__Problem__: Can you copy every line of text in the material below word for word, leaving out the pictures?

__Records supplied__:
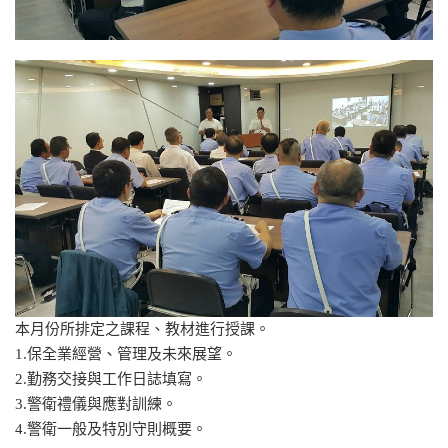
本月份所排定之課程、教材進行授課。
1.保全業經營、管理及未來展望。
2.勤務交接與工作日誌填寫。
3.警衛禮儀與應對訓練。
4.警衛一般及特別守則概要。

__Task result__:
本月份所排定之課程、教材進行授課。
1.保全業經營、管理及未來展望。
2.勤務交接與工作日誌填寫。
3.警衛禮儀與應對訓練。
4.警衛一般及特別守則概要。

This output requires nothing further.